The Essence of Amberland with Brock Butler
RR: Amberland has a very particular P Groove trip going on, so one has to be very careful about keeping a delicate balance between having yet another festival that you just happen to run and having it be your festival. I feel you’ve been really smart about how you’ve chosen these bands to play at Amberland this year.
BB: Thank you. I’m inclined to agree with you. We chose some of these bands based off the region from which they’re from like the Former Champions are out of the Richmond, Virginia area. We have hopes that there are people who might enjoy Perpetual Groove, but that these bands have buddies that they’re close with and they want to go see them, too, in a setting that they know has been nice in the past. [Amberland] is really mellow and calm, and earlier parts of the day, everyone is relaxed and somehow, we’re able to maintain that throughout.
It is Memorial Day weekend.
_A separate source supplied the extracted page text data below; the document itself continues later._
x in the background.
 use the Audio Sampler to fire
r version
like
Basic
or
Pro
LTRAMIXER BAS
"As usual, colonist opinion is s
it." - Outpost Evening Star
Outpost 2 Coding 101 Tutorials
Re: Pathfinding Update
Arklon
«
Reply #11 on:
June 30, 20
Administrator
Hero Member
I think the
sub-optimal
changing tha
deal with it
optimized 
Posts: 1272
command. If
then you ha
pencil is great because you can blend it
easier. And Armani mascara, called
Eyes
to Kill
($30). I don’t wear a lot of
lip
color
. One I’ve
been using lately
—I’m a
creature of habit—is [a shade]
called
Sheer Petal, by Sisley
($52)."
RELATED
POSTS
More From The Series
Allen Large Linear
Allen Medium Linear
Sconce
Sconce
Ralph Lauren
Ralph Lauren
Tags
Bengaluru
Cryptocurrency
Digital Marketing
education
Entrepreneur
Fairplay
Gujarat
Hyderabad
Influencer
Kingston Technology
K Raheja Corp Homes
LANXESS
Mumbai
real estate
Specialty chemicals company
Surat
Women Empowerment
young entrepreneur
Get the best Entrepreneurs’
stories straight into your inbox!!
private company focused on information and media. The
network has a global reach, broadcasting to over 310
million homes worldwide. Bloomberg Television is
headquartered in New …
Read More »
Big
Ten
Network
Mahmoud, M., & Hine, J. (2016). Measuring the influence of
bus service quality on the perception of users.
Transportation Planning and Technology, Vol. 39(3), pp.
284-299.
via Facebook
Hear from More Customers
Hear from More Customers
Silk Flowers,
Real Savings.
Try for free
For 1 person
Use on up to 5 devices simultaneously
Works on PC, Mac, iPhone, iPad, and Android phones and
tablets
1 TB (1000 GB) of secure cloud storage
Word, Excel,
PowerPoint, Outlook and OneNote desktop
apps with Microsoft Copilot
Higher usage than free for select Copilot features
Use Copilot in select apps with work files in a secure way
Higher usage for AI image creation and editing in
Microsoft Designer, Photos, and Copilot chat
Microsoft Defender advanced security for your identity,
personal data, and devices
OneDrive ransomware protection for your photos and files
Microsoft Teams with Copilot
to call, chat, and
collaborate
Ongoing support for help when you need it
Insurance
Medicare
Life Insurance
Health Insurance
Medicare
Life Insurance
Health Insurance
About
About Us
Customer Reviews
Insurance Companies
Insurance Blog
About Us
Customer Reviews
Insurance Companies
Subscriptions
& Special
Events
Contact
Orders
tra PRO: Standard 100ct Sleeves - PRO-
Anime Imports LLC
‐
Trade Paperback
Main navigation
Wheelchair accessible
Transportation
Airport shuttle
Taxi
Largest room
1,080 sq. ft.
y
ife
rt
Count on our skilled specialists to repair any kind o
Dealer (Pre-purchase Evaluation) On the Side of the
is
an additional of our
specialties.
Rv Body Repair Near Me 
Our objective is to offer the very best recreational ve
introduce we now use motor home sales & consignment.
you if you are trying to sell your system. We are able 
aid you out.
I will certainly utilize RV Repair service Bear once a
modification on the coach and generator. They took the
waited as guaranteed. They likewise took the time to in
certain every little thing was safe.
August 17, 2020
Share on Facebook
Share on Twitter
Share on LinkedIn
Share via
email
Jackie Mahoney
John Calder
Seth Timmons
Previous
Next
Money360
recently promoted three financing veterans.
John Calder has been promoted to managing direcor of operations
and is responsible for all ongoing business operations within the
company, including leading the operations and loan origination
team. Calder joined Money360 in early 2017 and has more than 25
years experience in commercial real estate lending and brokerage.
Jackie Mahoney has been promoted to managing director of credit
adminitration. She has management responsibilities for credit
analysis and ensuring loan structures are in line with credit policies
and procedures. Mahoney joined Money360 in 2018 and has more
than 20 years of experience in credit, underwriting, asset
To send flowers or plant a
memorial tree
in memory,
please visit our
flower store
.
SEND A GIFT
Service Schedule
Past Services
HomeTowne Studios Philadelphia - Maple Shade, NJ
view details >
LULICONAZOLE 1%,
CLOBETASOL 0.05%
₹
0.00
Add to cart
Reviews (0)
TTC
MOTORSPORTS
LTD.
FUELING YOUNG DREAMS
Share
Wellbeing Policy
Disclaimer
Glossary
I don’t know about you, but every Bonnaroo and every big thing I’ve ever attended and come back from, I feel like I need a holiday after ending the thing. With Amberland, I like the idea that people might be out playing some Frisbee in the earlier part of the day, and everyone is hanging out and having a nice three-day weekend together. And to still have that vibe at the end of the day, early to late afternoon starts, start getting some music going, there’s no overlapping of any kind, so you’re never forced into looking at the schedule and thinking “I want to catch 45 minutes of Grace Potter, and then hustle over here.” It’s a hard thing to make a decision on. I’ve been to Bonnaroo the last two years just as a guest musician and spectator. I see a list of the bands that I want to see, and undoubtedly, two of the bands that I want to see are slotted directly on top of each other, or slightly staggered. I saw Merle Haggard, and Girl Talk or someone was playing nearby, and there was a sound bleed. It’s just a conflict of vibes.
RR: At Amberland, a festival in its purest state, with much of the concentration and attention on P Groove itself, the band plays six sets over the course of the festival. How much preparation goes into those setlists for this coming weekend?
BB: We have done different methods in the past. One we decided to work with this year is that we are going to pretty much write out the setlists. Starting on Monday, we’re going to be rehearsing long days, every day, up until it is time to head over to the site. We have new songs, brand new pieces that we’re working on, and we want to deliver them with a confidence and certainty that it doesn’t sound like we’re working on a new song, but have
it sound like it already—whether or not it is very firm, that takes time for a song, over and over again to really get a sense of identity—sounds very calculating and put together. We’ve tried to do a set where there was a “Pink Floyd scene,” and we overshoot on the amount of material and a few things end up being a little rough around the edges. The
idea this year is that we want to bring this new material and some of the ones I’m seeing come together are really strong ones that I haven’t had an immediate amount of hope, but I know that as soon as I sit down with the four members, it’s just going to feel really good to hear it all come together.
RR: Veering back to your solo material, which is also featured at Amberland, how much preparation goes into Brockfast, which takes place on Sunday at the festival?
BB: A good bit, actually. That’s when there are a couple of new artists that I’ve gotten turned on to. The kids put up a thread on our message board, and they talk about songs that they think that I would do well with. I also have one original. I’m going through kind of a very point of uncertainty regarding a girl that I’ve been madly in love with for four years. It’s not completely over, but things are just weird—for better or worse. As soon as it started happening, the lyrics just started dumping out of me. It’s my way to deal with certain things and have it be productive to a certain extent.
RR: Speaking of relationships, Amberland is hosting its first wedding this year.
BB: Yeah. It truly is.
RR: I believe you are part of the wedding party, right?
BB: Yeah, I think I’m walking the bride down. One of the people who are getting married has been a very longtime fan for many, many years. He asked me if I’d be willing to do it. It means a lot to him. I think that’s really the very essence of this whole thing. Let’s say we have 500, 600 people to come out, or even up to a thousand, it’s very possible for me to walk around the grounds. I’ll carry my acoustic with me, and plop down at people’s campsites, and just hang out. I so rarely get an opportunity to really get a meeting, or a time to hang out with audiences who have been so supportive. This really gives me an amount of time to just hang out and socialize, or, at least for me, I feel like I’ve got personal satisfaction out of it. On regular gig nights, my attention span just gets called in so many different directions that I just don’t feel that I’m able to be the very focused listener and friend to these people that I would very much like to be. It’s hard; it’s taxing—the touring and traveling. Once we’re all settled into Amberland for three days, I know I’ve got time to get around and catch up with people and express my gratitude in personal ways if I’m able to.
RR: Is that a conscious shift to become this different person, or is it a natural flow?
BB: It’s a very natural flow for me. I really like our audience. I take a great pride in people because a lot of bands get different reputations based on how their audience behaves. I like that many of the people that come [to Amberland] are adamant about trying to leave the property as clean as (within our power to do so) when we found it. I’ve always taken a great pride of the good qualities of our audience.